Laughing kookaburras are a common sight in suburban gardens and urban settings, even in built-up areas, and are so tame that they will often eat out of a person's hands, and allow them to rub their bellies. It is not uncommon for kookaburras to snatch food out of people's hands without warning, by swooping in from a distance. People often feed them pieces of raw meat. Laughing kookaburras are often kept in zoos.

The kookaburra is also the subject of a popular Australian children's song, the "Kookaburra" which was written by Marion Sinclair in 1934.
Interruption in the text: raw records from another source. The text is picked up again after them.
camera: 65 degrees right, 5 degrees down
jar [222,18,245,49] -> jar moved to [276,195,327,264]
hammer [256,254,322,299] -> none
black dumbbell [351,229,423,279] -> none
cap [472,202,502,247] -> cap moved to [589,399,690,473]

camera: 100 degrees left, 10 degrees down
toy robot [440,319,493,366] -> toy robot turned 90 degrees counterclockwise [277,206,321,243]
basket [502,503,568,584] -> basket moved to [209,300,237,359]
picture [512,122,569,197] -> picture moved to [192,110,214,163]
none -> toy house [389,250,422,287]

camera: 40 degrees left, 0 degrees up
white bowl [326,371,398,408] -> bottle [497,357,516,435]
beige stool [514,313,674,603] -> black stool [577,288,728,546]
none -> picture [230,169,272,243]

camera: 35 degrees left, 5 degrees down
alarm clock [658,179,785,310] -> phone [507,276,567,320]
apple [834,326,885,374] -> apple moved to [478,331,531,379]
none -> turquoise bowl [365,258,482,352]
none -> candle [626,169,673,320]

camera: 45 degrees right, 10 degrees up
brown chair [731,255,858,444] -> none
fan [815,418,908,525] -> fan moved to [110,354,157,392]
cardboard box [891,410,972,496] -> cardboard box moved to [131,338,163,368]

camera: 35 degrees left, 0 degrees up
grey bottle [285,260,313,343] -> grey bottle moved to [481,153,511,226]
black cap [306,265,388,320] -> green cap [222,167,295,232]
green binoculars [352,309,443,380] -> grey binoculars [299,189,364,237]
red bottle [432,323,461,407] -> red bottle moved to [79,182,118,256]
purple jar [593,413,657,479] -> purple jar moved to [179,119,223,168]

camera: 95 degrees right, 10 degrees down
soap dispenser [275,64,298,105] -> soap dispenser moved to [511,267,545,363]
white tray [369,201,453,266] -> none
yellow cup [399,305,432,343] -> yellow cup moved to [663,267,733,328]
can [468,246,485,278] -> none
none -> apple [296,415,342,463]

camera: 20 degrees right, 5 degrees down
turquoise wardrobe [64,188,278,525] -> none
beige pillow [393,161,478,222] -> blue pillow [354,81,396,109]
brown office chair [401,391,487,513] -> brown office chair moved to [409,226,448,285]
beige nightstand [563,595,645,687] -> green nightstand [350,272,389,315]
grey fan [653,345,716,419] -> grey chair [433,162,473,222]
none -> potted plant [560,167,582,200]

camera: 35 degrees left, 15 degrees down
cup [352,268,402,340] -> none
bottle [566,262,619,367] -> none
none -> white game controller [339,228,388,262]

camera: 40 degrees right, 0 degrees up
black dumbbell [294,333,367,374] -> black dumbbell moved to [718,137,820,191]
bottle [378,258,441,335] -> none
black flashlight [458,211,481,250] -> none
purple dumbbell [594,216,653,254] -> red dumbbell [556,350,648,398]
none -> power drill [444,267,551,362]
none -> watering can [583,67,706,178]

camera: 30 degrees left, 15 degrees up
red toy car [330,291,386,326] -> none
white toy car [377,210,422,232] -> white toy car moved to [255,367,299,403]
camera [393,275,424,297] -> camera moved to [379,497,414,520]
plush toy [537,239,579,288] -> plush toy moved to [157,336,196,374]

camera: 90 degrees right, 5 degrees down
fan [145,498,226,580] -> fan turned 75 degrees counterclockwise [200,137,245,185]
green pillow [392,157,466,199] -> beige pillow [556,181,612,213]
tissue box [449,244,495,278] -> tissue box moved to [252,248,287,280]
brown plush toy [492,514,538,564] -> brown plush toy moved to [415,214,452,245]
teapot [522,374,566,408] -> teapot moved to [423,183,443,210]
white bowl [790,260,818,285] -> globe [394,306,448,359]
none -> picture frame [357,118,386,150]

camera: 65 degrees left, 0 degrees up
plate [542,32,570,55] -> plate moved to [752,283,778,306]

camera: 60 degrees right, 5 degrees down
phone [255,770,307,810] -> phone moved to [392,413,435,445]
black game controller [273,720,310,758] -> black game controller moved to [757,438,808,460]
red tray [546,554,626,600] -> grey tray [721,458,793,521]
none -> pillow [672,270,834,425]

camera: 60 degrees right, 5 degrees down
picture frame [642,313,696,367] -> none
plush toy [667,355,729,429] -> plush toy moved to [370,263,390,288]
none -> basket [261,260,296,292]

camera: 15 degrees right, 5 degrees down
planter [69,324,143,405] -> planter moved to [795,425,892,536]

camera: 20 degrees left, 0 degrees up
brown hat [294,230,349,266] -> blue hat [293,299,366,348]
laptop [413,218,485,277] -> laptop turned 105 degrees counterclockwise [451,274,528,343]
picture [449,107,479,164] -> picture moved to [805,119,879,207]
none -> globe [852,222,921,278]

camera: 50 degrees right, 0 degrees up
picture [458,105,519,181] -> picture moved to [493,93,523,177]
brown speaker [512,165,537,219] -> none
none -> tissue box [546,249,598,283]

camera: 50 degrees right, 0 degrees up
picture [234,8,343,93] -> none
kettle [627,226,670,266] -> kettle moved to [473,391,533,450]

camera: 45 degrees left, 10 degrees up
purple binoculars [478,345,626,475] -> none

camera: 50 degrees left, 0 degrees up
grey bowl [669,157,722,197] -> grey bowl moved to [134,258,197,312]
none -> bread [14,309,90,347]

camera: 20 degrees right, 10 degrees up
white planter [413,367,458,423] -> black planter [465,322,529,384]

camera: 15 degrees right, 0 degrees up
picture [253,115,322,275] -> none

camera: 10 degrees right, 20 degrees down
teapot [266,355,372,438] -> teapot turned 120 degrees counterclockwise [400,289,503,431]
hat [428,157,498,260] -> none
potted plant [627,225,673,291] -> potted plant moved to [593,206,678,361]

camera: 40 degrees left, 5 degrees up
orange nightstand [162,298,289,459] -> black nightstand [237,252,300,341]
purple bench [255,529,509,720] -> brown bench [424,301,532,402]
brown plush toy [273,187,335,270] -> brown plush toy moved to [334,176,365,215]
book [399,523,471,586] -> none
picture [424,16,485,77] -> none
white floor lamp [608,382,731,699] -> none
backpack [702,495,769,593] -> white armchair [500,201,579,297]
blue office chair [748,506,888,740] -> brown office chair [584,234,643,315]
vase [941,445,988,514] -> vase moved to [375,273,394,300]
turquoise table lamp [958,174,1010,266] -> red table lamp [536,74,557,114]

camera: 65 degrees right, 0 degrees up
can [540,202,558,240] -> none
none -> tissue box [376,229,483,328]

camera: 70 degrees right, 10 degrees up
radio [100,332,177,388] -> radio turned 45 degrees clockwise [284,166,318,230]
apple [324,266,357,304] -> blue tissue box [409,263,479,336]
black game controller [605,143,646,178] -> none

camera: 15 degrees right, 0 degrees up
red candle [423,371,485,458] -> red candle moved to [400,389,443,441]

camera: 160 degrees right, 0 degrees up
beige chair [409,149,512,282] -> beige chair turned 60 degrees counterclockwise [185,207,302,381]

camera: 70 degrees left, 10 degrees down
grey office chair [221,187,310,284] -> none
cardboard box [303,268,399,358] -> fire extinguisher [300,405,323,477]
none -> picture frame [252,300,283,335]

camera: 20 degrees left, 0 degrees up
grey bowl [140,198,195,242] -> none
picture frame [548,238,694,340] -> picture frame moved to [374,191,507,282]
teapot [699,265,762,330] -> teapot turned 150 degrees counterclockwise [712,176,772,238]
Recordings of this bird have been edited into Hollywood movies for decades, usually in jungle settings, beginning with the Tarzan series in the 1930s, and more recently in the film The Lost World: Jurassic Park (1997).

==Conservation status==

The population density of the laughing kookaburra in Australia varies between 0.04 and 0.8 birds/ha depending on the habitat. Assuming an average of 0.3 birds/ha the total population may be as large as 65 million individuals. However, this may represent a severe over-estimate since the population of the laughing kookaburra seems to be undergoing a marked decline with Birdata showing a 50% drop in sightings from 2000 to 2019, and a drop in the reporting rate from 25% to 15% over the same period. The population in New Zealand is relatively small and is probably less than 500 individuals. Given the extended range and the large stable population, the species is evaluated as of "least concern" by the International Union for Conservation of Nature.